How do you conclude that it is an upgrade?
You mean above and beyond the fact that it requires a computer that was originally sold with the Mac OS?
Apple has never sold a computer without an OS. Your Apple hardware is your license key to run the Mac OS. Apple hardware is the physical dongle to unlock the Mac OS.
Why is 10.5 the first retail version of Mac OS X for Intel based Macs? Because when 10.4 was current, no Intel based Mac had been sold without an accompanying Mac OS (which was already some version of 10.4).
Lets take this a step further... when you buy Mac OS X Server and install it on a Mac, does that release the previous version of the Mac OS that came with your system for use with some other system? No! (and that I
know is on Apple's site).
I'm guessing that you have... what, zero experience with either Apple or Macs? That even if this stuff was on Apple site, you wouldn't know because you've spent almost no time there.
I've been using Macs since the 1980s and servicing them since the 1990s. I know what I can and can't do with Apple software. If you bring me an Apple computer with no OS installed, I can legally install either the same OS that it came with or the next highest generic Mac OS installation (if the original OS was hardware specific) without charge. The fact that you have the hardware gives you the right to the OS that it came with.
If you want a newer OS than that, then you would have to buy the newer one, but you unlock that newer OS with your Apple hardware.
Now lets look at this
very carefully... your Apple hardware is your license for using the Mac OS. If you circumvent this restriction to put a Mac OS on a computer that didn't originally come with the Mac OS, you are doing the same things as stealing Adobe's or Microsoft's apps by downloading a license string off the web. This is specifically forbidden under the DMCA (which specifically includes the use of a hardware dongle as a method for restricting unauthorized use of software).
It is the law. Apple put forward these methods, and any attempt to circumvent them is illegal.

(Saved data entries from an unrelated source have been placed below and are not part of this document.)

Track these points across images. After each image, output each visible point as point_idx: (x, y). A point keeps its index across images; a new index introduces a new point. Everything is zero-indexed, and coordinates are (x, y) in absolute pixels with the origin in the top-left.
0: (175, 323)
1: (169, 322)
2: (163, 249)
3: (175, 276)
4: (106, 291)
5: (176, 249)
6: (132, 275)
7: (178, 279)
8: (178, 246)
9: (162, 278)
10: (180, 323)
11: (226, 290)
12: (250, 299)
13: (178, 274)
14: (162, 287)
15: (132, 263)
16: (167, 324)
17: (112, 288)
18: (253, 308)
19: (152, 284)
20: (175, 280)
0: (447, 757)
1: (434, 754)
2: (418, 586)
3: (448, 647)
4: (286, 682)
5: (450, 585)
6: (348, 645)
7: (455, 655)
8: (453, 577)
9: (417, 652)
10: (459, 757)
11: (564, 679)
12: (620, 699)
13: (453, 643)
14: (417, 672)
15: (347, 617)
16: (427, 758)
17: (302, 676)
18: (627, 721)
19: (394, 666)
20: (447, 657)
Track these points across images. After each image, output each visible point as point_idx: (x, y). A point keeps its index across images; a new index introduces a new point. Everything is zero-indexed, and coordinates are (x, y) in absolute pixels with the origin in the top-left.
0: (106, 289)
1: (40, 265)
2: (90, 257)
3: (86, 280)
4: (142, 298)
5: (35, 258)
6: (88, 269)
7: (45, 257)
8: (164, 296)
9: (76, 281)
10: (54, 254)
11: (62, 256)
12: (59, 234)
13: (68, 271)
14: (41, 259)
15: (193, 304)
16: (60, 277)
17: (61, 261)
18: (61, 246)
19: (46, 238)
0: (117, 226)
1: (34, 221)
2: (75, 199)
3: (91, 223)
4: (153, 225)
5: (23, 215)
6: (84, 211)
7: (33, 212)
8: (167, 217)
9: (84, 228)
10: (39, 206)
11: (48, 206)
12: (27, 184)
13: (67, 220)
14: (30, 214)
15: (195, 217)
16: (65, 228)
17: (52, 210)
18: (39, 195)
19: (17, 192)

Now you may tell yourself that you
bought the Mac OS in a store... but unless you own Apple hardware, you are doing the same thing as buying an upgrade of some software and using some method of installing it as a full version. I have tons of upgraded Adobe software that only requires having a previous license string... if I had stolen the original license string, then just because I paid for the upgrade software doesn't undo the fact that I would have been cheating Adobe out of the full price of their product.
Ethics starts with doing the right thing. Stealing because you can get away with it in no way makes it right. Stealing because something that you want is beyond your means is no excuse either.

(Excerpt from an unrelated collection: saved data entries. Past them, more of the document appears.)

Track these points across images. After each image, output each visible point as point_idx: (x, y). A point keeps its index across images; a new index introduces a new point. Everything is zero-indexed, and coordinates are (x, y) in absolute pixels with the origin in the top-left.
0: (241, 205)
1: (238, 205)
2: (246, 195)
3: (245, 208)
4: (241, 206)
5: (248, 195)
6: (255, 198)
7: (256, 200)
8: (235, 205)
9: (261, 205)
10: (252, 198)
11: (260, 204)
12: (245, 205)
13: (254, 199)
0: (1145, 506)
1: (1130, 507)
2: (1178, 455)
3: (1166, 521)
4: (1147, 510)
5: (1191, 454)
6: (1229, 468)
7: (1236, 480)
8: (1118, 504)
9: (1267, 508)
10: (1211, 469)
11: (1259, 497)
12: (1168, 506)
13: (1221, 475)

This is stealing... plain and simple.
Of course this company most likely will never ship a single box anyways. I mean heck, back in
2001 they were trying to be a web services provider. Who knows what they'll be tomorrow (besides out of business).
Well, if you bought it new it did. I bought a B&W G3 used from ebay. It came with no OS, the drive was wipped clean. I bought OSX for it. Where's the upgrade?

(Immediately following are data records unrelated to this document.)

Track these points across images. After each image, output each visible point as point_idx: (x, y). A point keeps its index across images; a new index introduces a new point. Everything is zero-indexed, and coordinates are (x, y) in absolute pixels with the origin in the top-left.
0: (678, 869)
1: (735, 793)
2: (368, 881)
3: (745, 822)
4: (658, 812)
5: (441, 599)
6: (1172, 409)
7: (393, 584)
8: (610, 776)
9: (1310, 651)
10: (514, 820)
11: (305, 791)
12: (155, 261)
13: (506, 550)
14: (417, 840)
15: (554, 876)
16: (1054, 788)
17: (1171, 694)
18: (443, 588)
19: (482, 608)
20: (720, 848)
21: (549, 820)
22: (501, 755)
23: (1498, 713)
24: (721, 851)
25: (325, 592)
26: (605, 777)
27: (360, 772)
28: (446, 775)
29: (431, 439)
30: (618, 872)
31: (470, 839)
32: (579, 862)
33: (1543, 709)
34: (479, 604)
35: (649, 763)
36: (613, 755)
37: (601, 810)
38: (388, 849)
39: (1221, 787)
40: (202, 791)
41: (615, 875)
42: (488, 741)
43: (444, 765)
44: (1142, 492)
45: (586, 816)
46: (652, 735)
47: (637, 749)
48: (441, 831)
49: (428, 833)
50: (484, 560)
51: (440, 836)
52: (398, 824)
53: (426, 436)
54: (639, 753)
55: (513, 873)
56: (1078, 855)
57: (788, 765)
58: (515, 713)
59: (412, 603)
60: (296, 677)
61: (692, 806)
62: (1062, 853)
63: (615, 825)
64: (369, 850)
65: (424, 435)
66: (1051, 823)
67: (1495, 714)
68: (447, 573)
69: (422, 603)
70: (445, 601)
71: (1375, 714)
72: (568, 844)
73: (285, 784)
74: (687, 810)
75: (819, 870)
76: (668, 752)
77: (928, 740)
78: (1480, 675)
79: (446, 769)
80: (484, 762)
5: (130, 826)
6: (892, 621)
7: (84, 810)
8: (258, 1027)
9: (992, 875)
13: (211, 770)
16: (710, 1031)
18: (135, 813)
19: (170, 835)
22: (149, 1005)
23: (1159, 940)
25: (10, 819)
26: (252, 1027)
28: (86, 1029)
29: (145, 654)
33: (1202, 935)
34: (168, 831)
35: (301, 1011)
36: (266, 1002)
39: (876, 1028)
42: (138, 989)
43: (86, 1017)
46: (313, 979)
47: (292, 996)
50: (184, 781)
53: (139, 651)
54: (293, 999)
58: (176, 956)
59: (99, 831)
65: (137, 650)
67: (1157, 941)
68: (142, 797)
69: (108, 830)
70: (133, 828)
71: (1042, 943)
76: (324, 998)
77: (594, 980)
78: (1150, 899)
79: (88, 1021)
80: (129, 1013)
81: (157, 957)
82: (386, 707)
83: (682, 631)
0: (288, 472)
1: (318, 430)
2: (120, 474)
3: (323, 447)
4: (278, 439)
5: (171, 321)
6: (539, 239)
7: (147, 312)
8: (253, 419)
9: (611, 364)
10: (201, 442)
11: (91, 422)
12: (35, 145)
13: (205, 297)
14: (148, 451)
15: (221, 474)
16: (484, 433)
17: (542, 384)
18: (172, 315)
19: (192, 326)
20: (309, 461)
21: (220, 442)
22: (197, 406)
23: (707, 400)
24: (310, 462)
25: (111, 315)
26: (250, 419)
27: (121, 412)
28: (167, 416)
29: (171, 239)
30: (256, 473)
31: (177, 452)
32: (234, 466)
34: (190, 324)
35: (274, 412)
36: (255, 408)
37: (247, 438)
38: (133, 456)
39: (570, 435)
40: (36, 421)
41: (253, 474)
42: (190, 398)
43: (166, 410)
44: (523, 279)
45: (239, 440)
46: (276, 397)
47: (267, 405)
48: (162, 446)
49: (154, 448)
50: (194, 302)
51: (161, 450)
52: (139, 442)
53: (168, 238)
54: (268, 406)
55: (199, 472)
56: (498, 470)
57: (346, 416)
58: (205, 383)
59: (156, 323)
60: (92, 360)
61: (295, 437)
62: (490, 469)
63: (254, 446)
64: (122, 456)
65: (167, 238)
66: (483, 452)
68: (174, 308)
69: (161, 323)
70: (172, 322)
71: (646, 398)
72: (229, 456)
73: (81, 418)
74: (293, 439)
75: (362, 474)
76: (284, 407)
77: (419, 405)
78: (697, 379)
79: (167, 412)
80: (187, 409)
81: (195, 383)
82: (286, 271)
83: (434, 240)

An Apple service provider can put (for free) Mac OS 8.5 or 8.6 on that system (because it originally shipped with it). The fact that who ever sold it lost the original media isn't Apple's fault, but you do deserve to have the original OS it came with. Any version of Mac OS X would be considered an upgrade from either 8.5 or 8.6 for that system.
It is pretty simple. The only people that have problems with it are those trying to get something for nothing!